The plane landed safely Wednesday evening, apparently without passengers realizing that anything had been amiss. No one was hurt.
The Federal Aviation Administration said the crew told authorities they became distracted during a heated discussion over airline policy and lost track of their location, but federal officials are investigating whether pilot fatigue might also have played a role.
The National Transportation Safety Board does not yet know if the crew fell asleep, spokesman Keith Holloway said, calling that idea “speculative.”
The pilots didn’t become aware of their situation until a flight attendant contacted them through an intercom from the cabin to the cockpit, said a source familiar with the investigation.
Flight 188, an Airbus A320, was flying from San Diego to Minneapolis with 144 passengers and five crew. The pilots dropped out of radio contact with controllers just before 7 p.m. CDT, when they were at 37,000 feet. The jet flew over the airport just before 8 p.m. and overshot it before communication was re-established at 8:14 p.m., the NTSB said.
The FAA notified the military, which put Air National Guard fighter jets on alert at two locations. As many as four planes could have been scrambled, but none took to the air.
“After FAA re-established communications, we pulled off,” said Michael Kucharek, a North American Aerospace Defense Command spokesman.
Andrea Allmon, who had been traveling from San Diego on business, said no one on the plane knew anything was wrong until the end of the flight.
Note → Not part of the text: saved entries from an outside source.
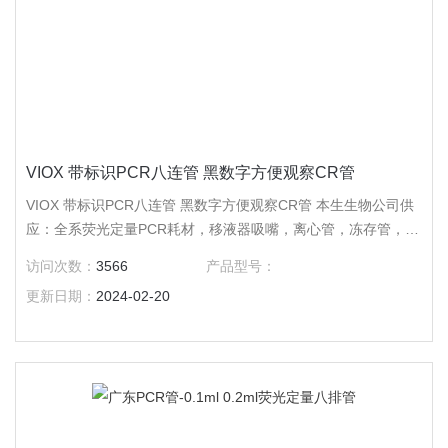
VIOX 带标识PCR八连管 黑数字方便观察CR管
VIOX 带标识PCR八连管 黑数字方便观察CR管 本生生物公司供
应：全系荧光定量PCR耗材，移液器吸嘴，离心管，冻存管，培
养皿，培养板，培养瓶，吸头，仪器及手套，色谱耗材，针头过
访问次数：
3566
产品型号：
滤器。
更新日期：
2024-02-20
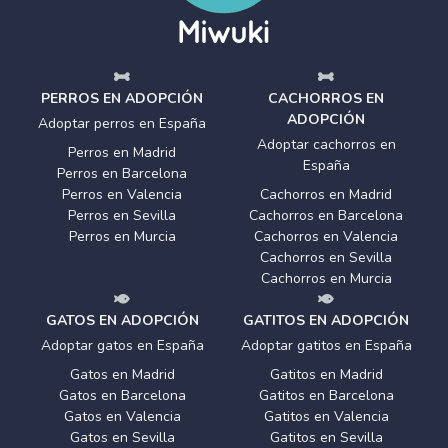
PERROS EN ADOPCIÓN
CACHORROS EN
ADOPCIÓN
Adoptar perros en España
Adoptar cachorros en
Perros en Madrid
España
Perros en Barcelona
Perros en Valencia
Cachorros en Madrid
Perros en Sevilla
Cachorros en Barcelona
Perros en Murcia
Cachorros en Valencia
Cachorros en Sevilla
Cachorros en Murcia
GATOS EN ADOPCIÓN
GATITOS EN ADOPCIÓN
Adoptar gatos en España
Adoptar gatitos en España
Gatos en Madrid
Gatitos en Madrid
Gatos en Barcelona
Gatitos en Barcelona
Gatos en Valencia
Gatitos en Valencia
Gatos en Sevilla
Gatitos en Sevilla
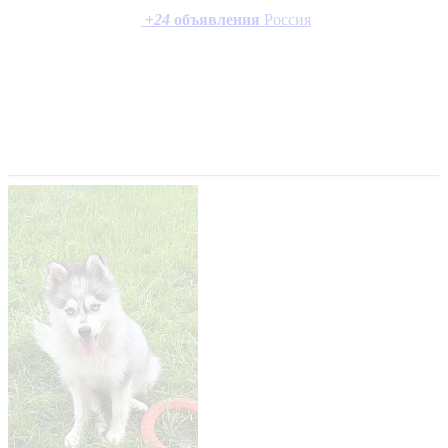
+
24
объявления
Россия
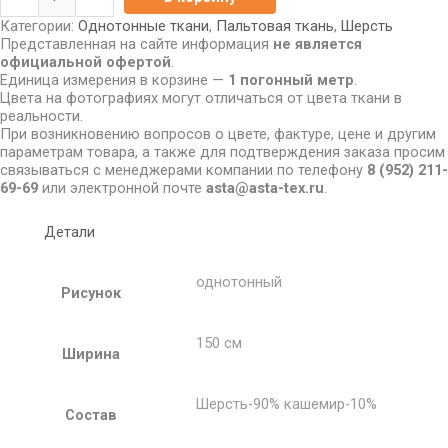
Категории:
Однотонные ткани
,
Пальтовая ткань
,
Шерсть
Представленная на сайте информация
не является
официальной офертой
.
Единица измерения в корзине —
1 погонный метр
.
Цвета на фотографиях могут отличаться от цвета ткани в
реальности.
При возникновению вопросов о цвете, фактуре, цене и другим
параметрам товара, а также для подтверждения заказа просим
связываться с менеджерами компании по телефону
8
(952) 211-
69-69
или электронной почте
asta@asta-tex.ru
.
Детали
однотонный
Рисунок
150 см
Ширина
Шерсть-90% кашемир-10%
Состав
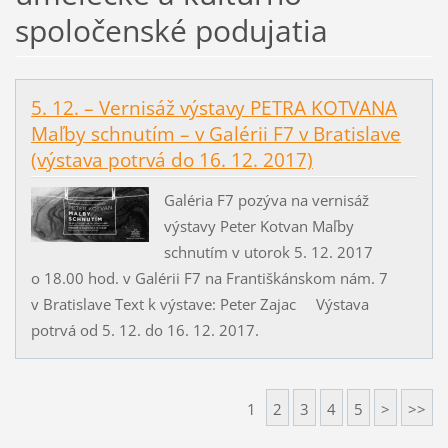
spoločenské podujatia
5. 12. – Vernisáž výstavy PETRA KOTVANA
Maľby schnutím – v Galérii F7 v Bratislave
(výstava potrvá do 16. 12. 2017)
Galéria F7 pozýva na vernisáž
výstavy Peter Kotvan Maľby
schnutím v utorok 5. 12. 2017
o 18.00 hod. v Galérii F7 na Františkánskom nám. 7
v Bratislave Text k výstave: Peter Zajac Výstava
potrvá od 5. 12. do 16. 12. 2017.
1
2
3
4
5
>
>>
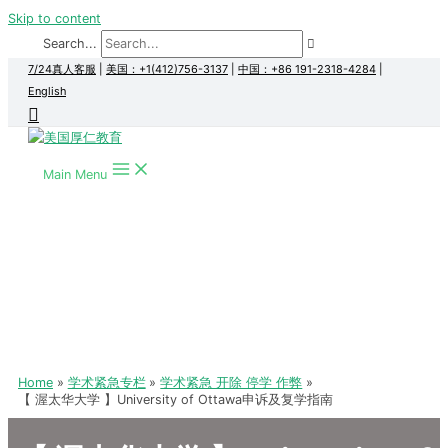
Skip to content
Search...
7/24真人客服
|
美国：+1(412)756-3137
|
中国：+86 191-2318-4284
|
English
Main Menu
Home
学术紧急专栏
学术紧急 开除 停学 作弊
【 渥太华大学 】University of Ottawa申诉及复学指南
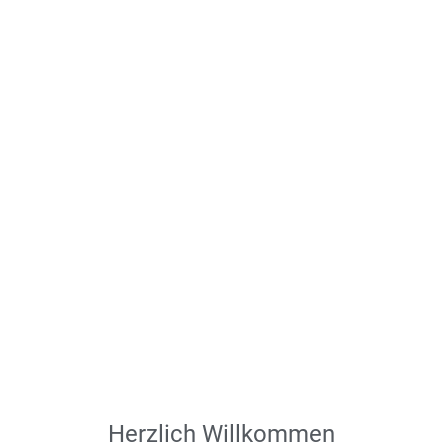
Herzlich Willkommen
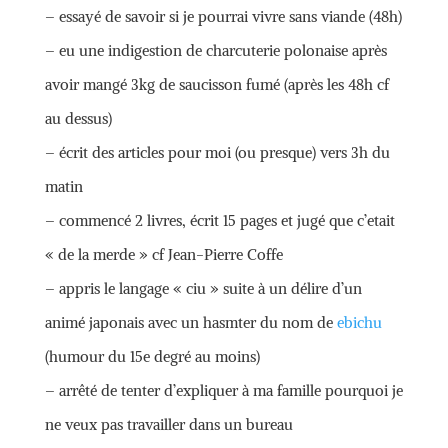
– essayé de savoir si je pourrai vivre sans viande (48h)
– eu une indigestion de charcuterie polonaise après
avoir mangé 3kg de saucisson fumé (après les 48h cf
au dessus)
– écrit des articles pour moi (ou presque) vers 3h du
matin
– commencé 2 livres, écrit 15 pages et jugé que c’etait
« de la merde » cf Jean-Pierre Coffe
– appris le langage « ciu » suite à un délire d’un
animé japonais avec un hasmter du nom de
ebichu
(humour du 15e degré au moins)
– arrêté de tenter d’expliquer à ma famille pourquoi je
ne veux pas travailler dans un bureau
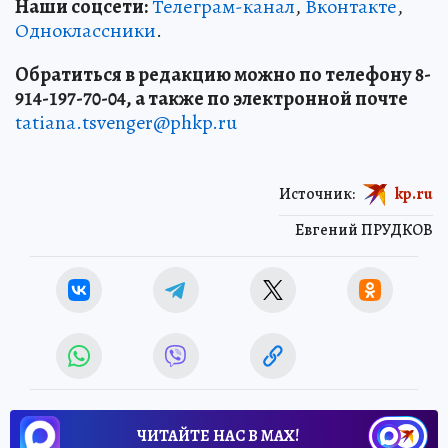
Наши соцсети:
Телеграм-канал
,
Вконтакте
,
Одноклассники
.
Обратиться в редакцию можно по телефону 8-
914-197-70-04, а также по электронной почте
tatiana.tsvenger@phkp.ru
Источник:
kp.ru
Евгений ПРУДКОВ
ЧИТАЙТЕ НАС В МАХ!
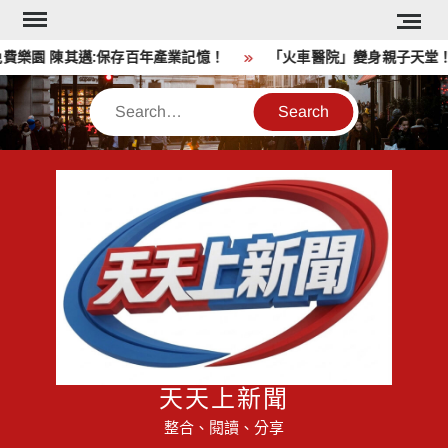
Skip
to
園 陳其邁:保存百年產業記憶！
「火車醫院」變身親子天堂！高
content
Search
天天上新聞
整合、閱讀、分享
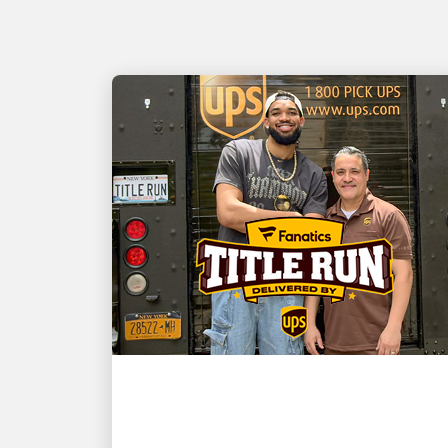
EL CLIENTE ES PRIMERO
El campeón de la NBA y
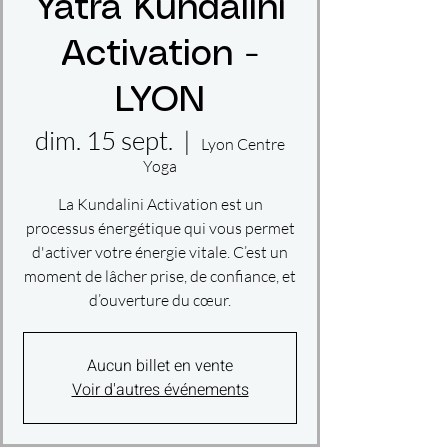
Yatra Kundalini
Activation -
LYON
dim. 15 sept.
  |  
Lyon Centre
Yoga
La Kundalini Activation est un
processus énergétique qui vous permet
d'activer votre énergie vitale. C’est un
moment de lâcher prise, de confiance, et
d’ouverture du cœur.
Aucun billet en vente
Voir d'autres événements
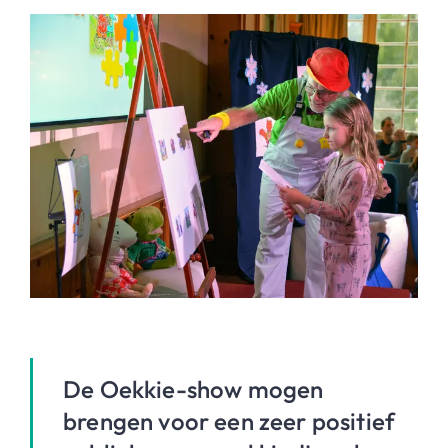
De Oekkie-show mogen
brengen voor een zeer positief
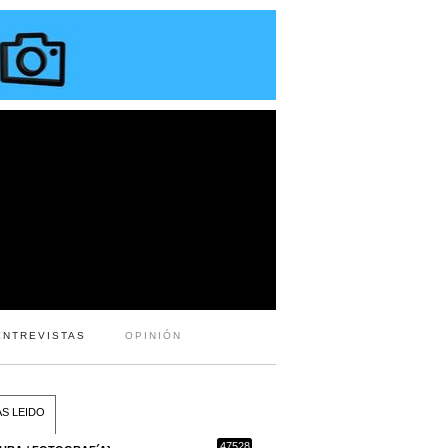
ENTREVISTAS
OPINIÓN
S LEIDO
47528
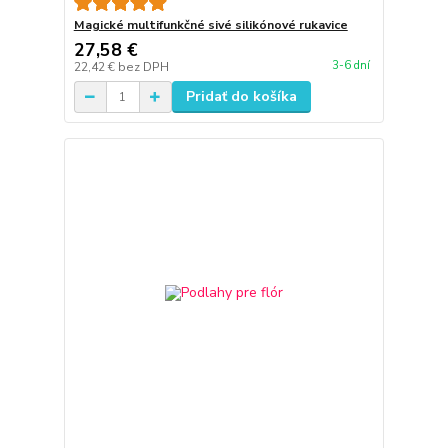
Magické multifunkčné sivé silikónové rukavice
27,58 €
3-6 dní
22,42 €
bez DPH
Pridať do košíka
“Everybody got up to get their luggage and the plane was swarmed by police as we were getting our bags down from the overhead bins,” she said.
She said they were kept on the plane briefly while police talked to the crew, then allowed off. She said she was “horrified” to learn what had happened.
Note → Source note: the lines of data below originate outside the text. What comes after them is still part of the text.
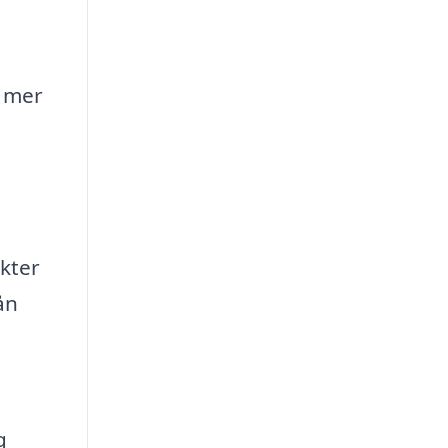
n mer
ukter
ån
g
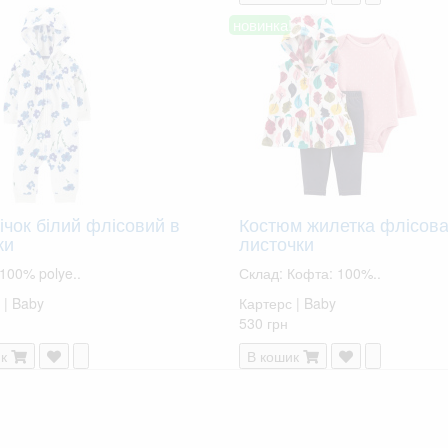
новинка!
ічок білий флісовий в
Костюм жилетка флісова
ки
листочки
 100% polye..
Склад: Кофта: 100%..
 | Baby
Картерс | Baby
530 грн
к
В кошик
ВСІ ТОВАРИ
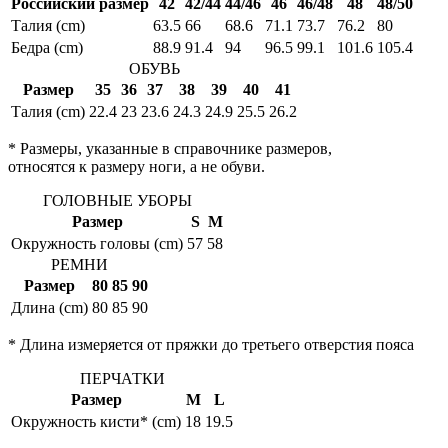
Российский размер
42
42/44
44/46
46
46/48
48
48/50
Талия (cm)
63.5
66
68.6
71.1
73.7
76.2
80
Бедра (cm)
88.9
91.4
94
96.5
99.1
101.6
105.4
ОБУВЬ
Размер
35
36
37
38
39
40
41
Талия (cm)
22.4
23
23.6
24.3
24.9
25.5
26.2
* Размеры, указанные в справочнике размеров,
относятся к размеру ноги, а не обуви.
ГОЛОВНЫЕ УБОРЫ
Размер
S
M
Окружность головы (cm)
57
58
РЕМНИ
Размер
80
85
90
Длина (cm)
80
85
90
* Длина измеряется от пряжки до третьего отверстия пояса
ПЕРЧАТКИ
Размер
M
L
Окружность кисти* (cm)
18
19.5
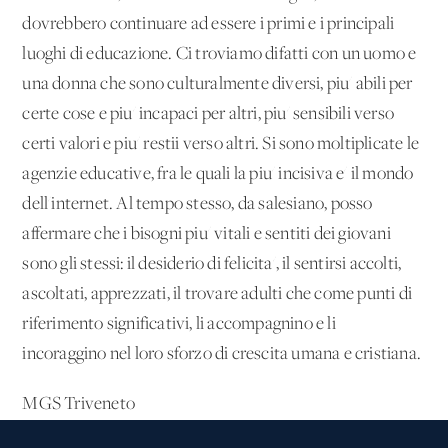
dovrebbero continuare ad essere i primi e i principali
luoghi di educazione. Ci troviamo difatti con un uomo e
una donna che sono culturalmente diversi, piu' abili per
certe cose e piu' incapaci per altri, piu' sensibili verso
certi valori e piu' restii verso altri. Si sono moltiplicate le
agenzie educative, fra le quali la piu' incisiva e' il mondo
dell'internet. Al tempo stesso, da salesiano, posso
affermare che i bisogni piu' vitali e sentiti dei giovani
sono gli stessi: il desiderio di felicita', il sentirsi accolti,
ascoltati, apprezzati, il trovare adulti che come punti di
riferimento significativi, li accompagnino e li
incoraggino nel loro sforzo di crescita umana e cristiana.
MGS Triveneto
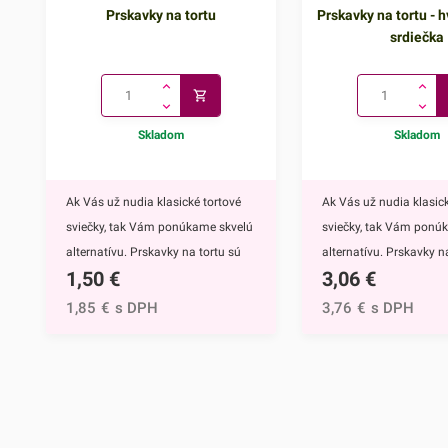
Prskavky na tortu
Prskavky na tortu - h
srdiečka
Skladom
Skladom
Ak Vás už nudia klasické tortové
Ak Vás už nudia klasick
sviečky, tak Vám ponúkame skvelú
sviečky, tak Vám ponú
alternatívu. Prskavky na tortu sú
alternatívu. Prskavky na
1,50
€
3,06
€
mimoriadne efektným doplnkom
hviezdičky a srdiečka s
nielen na torty, ale môžete ich
mimoriadne efektným
1,85
€
s DPH
3,76
€
s DPH
využiť aj na ozdobenie muffinov,
nielen na torty, ale môž
cupcakekov alebo iných
využiť aj na ozdobenie 
dezertov.Týmto skvelým doplnkom
cupcakekov alebo inýc
ohúrite každého. Navyše tortu
dezertov.Prskavky na to
obohatíte o nádhernú sviatočnú
hviezdičky a srdiečka ur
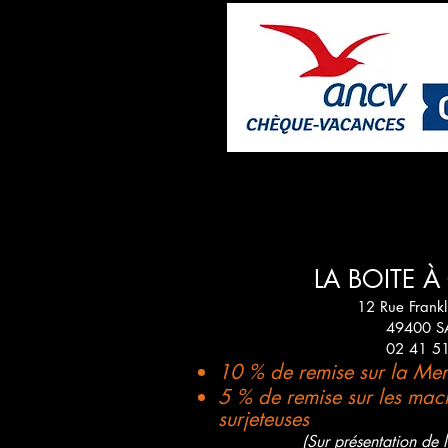
LA BOITE 
12 Rue Frankl
49400 
02 41 5
10 % de remise sur la Merc
5 % de remise sur les mach
surjeteuses
(Sur présentation de 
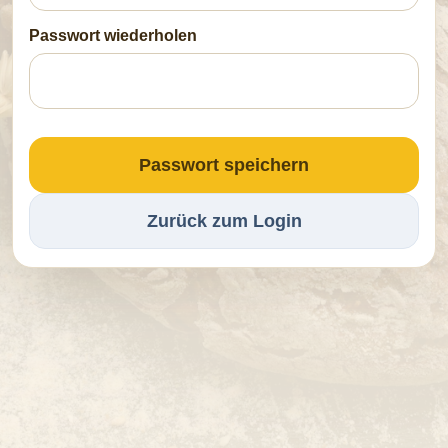
Passwort wiederholen
Passwort speichern
Zurück zum Login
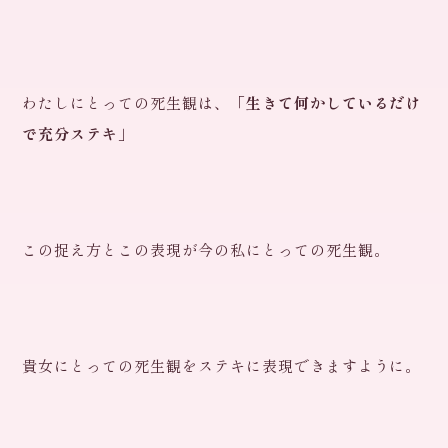
わたしにとっての死生観は、「
生きて何かしているだけ
で充分ステキ
」
この捉え方とこの表現が今の私にとっての死生観。
貴女にとっての死生観をステキに表現できますように。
As of Thursday afternoon, NTSB investigators had not yet examined the cockpit voice recorder and flight data recorder, which were being sent to Washington for analysis. Holloway said the agency was also seeking to interview the pilots, but had not scheduled a meeting.
The two pilots have been suspended from flying while Delta Air Lines Inc. conducts an internal investigation, said Anthony Black, a spokesman for the Atlanta-based airline, which acquired Northwest last year. He refused to name them or give further details on their background or what happened in the air.